::: TEXTE FOURNI
Dormir, c’est accepter de se rendre vulnérable
Le sommeil est l’une des rares expériences qui nous restent où, sciemment ou non, nous nous abandonnons nous-mêmes au soin d’autrui
24/7 Le capitalisme à l’assaut du sommeil – Jonathan Crary
Ce vieux réflexe animal engendre pas mal d’insomnie. Quand je dors je ne suis pas prête à réagir en cas d’attaque, pendant que je dors ma sécurité est en jeu. Depuis le début de l’humanité, la société s’est organisée, pour que pendant que les uns dorment, les autres montent la garde à tour de rôle. La sensation de sécurité est indispensable au sommeil. Pour remplir cette condition, le lieu dans lequel je dors doit être clos et calme.Si je ne dors pas seul-e, ma confiance en l’autre doit être totale. Si j’ai peur d’être dans le noir, alors je dois laisser mes volets ouverts pour profiter de la lumière de la nuit. L’obscurité n’est totale qu’en cas de nuages intenses car même en pleine campagne, le ciel se charge toujours de quelques lueurs grâce aux reflets de la Lune, et aux étoiles.
::::::
D'après le texte sur le sommeil, comment doit être le lieu où l'on dort pour remplir la condition de sécurité ?
::: JEU DE DONNÉES
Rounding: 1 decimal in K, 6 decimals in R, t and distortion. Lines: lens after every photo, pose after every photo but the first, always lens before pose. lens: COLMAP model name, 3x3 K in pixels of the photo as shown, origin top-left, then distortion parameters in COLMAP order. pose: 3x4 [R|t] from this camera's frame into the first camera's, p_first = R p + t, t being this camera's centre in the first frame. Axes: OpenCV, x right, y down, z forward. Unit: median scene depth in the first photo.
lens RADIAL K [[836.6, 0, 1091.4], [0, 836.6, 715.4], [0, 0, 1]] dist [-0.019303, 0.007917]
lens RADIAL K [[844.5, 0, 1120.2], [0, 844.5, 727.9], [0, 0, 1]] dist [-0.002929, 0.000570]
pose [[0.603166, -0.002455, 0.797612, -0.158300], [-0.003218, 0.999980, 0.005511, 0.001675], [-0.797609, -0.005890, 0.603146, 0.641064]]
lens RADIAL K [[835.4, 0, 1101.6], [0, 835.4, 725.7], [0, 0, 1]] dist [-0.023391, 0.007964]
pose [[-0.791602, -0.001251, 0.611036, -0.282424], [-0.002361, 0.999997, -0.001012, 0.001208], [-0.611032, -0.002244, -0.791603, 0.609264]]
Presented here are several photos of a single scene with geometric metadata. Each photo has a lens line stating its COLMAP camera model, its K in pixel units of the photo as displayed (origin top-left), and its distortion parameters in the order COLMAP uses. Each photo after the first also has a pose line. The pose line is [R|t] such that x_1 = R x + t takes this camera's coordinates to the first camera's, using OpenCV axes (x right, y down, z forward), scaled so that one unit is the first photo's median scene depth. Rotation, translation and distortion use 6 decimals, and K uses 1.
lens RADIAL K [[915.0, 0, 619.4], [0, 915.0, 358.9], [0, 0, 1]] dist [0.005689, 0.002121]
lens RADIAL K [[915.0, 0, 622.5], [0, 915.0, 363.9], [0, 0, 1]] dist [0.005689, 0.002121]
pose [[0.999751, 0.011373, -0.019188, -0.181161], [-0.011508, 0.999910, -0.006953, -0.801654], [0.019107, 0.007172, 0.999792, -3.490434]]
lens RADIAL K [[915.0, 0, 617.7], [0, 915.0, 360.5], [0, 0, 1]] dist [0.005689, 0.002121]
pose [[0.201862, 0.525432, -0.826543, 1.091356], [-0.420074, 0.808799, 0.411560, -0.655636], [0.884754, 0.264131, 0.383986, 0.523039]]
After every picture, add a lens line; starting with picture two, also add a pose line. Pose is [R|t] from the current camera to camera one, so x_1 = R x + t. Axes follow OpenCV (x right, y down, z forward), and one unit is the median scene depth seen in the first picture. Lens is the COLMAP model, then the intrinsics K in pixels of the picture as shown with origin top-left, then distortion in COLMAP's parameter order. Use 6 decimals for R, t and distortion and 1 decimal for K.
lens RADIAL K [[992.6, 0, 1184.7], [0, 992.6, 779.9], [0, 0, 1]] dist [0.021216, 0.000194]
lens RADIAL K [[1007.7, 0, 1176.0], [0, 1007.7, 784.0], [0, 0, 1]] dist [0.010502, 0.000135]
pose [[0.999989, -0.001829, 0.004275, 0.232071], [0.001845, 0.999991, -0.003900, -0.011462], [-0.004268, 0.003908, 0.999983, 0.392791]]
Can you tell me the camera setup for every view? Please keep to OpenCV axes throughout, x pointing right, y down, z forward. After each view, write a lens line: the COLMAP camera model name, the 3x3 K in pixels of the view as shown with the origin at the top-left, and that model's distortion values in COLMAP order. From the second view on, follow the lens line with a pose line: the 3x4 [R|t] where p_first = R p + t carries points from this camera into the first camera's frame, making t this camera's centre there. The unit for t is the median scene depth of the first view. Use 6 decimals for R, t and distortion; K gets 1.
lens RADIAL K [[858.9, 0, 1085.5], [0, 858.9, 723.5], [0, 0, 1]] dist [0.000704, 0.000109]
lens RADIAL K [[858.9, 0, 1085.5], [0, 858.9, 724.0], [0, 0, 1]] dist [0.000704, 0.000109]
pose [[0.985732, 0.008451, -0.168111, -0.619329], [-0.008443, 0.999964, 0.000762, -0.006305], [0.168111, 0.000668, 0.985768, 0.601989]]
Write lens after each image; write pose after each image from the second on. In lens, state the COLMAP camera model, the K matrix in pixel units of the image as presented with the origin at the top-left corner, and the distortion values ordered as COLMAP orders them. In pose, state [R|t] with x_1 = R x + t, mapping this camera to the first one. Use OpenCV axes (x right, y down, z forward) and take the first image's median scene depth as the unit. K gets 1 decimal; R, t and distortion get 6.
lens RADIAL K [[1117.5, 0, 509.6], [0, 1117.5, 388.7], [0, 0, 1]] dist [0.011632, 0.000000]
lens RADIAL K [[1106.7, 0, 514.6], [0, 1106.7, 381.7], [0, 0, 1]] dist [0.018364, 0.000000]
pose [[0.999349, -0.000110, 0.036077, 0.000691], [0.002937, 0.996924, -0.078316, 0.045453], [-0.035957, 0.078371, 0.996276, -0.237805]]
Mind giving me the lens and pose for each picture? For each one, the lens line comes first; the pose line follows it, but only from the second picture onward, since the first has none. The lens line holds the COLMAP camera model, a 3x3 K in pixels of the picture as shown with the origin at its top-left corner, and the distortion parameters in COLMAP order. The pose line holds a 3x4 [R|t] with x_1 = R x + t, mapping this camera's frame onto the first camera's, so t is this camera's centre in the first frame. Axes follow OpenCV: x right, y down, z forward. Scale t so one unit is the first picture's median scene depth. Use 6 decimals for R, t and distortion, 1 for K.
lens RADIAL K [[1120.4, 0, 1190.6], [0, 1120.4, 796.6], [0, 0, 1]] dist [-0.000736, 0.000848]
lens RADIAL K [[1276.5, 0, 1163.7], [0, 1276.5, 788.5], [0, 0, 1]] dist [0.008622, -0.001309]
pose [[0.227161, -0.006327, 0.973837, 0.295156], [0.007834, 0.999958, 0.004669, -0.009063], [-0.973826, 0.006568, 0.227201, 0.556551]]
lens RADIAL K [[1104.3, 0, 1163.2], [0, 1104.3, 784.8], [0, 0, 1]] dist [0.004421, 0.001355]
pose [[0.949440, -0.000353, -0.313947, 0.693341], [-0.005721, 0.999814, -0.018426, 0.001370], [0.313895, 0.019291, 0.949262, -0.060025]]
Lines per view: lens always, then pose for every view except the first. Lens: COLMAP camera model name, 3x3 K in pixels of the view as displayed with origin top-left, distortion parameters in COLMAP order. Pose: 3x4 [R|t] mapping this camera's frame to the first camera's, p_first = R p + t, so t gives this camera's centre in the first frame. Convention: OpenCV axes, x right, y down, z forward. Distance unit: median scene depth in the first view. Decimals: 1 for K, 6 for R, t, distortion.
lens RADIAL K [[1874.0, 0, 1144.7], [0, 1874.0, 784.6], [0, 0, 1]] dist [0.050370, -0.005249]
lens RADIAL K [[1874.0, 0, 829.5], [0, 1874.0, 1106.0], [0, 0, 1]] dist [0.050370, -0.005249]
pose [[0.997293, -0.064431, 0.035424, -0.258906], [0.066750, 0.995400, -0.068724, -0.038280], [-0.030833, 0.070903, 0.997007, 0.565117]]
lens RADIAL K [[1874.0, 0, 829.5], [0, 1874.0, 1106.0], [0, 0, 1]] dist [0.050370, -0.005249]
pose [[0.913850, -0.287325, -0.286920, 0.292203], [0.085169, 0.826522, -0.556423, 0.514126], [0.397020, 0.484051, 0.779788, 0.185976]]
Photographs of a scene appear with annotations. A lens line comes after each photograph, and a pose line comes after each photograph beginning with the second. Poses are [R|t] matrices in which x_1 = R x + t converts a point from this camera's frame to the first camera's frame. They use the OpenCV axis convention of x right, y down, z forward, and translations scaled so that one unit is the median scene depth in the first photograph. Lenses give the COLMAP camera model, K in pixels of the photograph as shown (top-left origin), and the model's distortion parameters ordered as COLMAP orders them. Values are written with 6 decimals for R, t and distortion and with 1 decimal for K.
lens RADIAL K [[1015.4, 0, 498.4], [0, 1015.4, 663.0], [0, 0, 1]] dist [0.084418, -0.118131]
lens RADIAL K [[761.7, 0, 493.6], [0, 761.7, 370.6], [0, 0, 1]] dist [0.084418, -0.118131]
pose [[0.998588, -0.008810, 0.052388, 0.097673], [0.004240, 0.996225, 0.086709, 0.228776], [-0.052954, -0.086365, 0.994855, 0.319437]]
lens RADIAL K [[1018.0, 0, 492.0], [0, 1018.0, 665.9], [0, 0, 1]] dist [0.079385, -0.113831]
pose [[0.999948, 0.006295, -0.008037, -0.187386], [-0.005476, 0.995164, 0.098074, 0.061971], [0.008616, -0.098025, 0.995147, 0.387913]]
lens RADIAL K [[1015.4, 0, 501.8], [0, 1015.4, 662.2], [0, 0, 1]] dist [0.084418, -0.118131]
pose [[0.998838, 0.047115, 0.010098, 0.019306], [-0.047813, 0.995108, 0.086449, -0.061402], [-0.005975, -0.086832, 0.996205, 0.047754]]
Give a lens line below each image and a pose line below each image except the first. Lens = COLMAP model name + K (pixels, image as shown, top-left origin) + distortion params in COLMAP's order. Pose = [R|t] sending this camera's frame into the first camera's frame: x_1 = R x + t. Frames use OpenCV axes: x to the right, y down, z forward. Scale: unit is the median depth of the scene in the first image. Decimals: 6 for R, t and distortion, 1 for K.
::::::
§ **CORRIGÉ**:
Il doit être clos et calme.